Holding your head up is such hard work
Especially when you've got the world
on your shoulders.
I have the world on my shoulders,
everyone's and my own,
I don't remember putting it there
But it's grown to be to big for me,
and I cannot not stand tall
and hold my head up anymore.
I can feel the strain seep into my bones
and they creak and crack
just to move me along
Everyday I get a little weaker
And every night my sorrows seep deeper,
And my sleep finds insomnia
and my eyes find euphoria in words
that I write to stave off the strife
that keeps my head heavy
and broken heart heavier.
It is hard to hold your head up high,
The spine was not made for the weight
of my overflowing mind,
filled with all the wreckage
the world has left behind.
I'm tired, I cannot afford this type of life,
if I don't find a way,
this hurt will find a way to break my spine,
and then holding my head up will be impossible,
the odds of recovering will be improbable,
I'll sink into the waves of inexhaustible trouble.
Maybe then I'll claim the defeat as mine.
My soul is tired tonight. Is yours?
Am I the only one that feels the scars?
I don't think I can bleed anymore than
I have already.
But yet more seems to drip from my pores,
The blood is black this time,
Ink is what I bleed,
I have no more of my own blood to shed.
And the world is pouring enough as it is.
I bleed in words, I sweat words, I cry them too.
Blood, sweat, and tears.
This is the new currency of pain for the years.
I don't have anything to give.
I'm a poor soul will even poorer intents.
But I have words.
I have enough to fix paths that are bent.

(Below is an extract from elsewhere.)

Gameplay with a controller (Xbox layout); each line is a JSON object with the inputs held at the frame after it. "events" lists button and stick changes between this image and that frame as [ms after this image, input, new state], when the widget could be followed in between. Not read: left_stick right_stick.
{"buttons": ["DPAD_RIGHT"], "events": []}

I have enough to fill oceans unspent.
I have have syllables and letters for them,
The broken and needy and utterly penitent.
But in all this sharing of words with the world, my head has not gotten lighter to hold.
I suppose that is because
I have to hold the world,
everyone's and my own,
in order to write it all down.
I don't know which I prefer,
but I certainly know which is easier.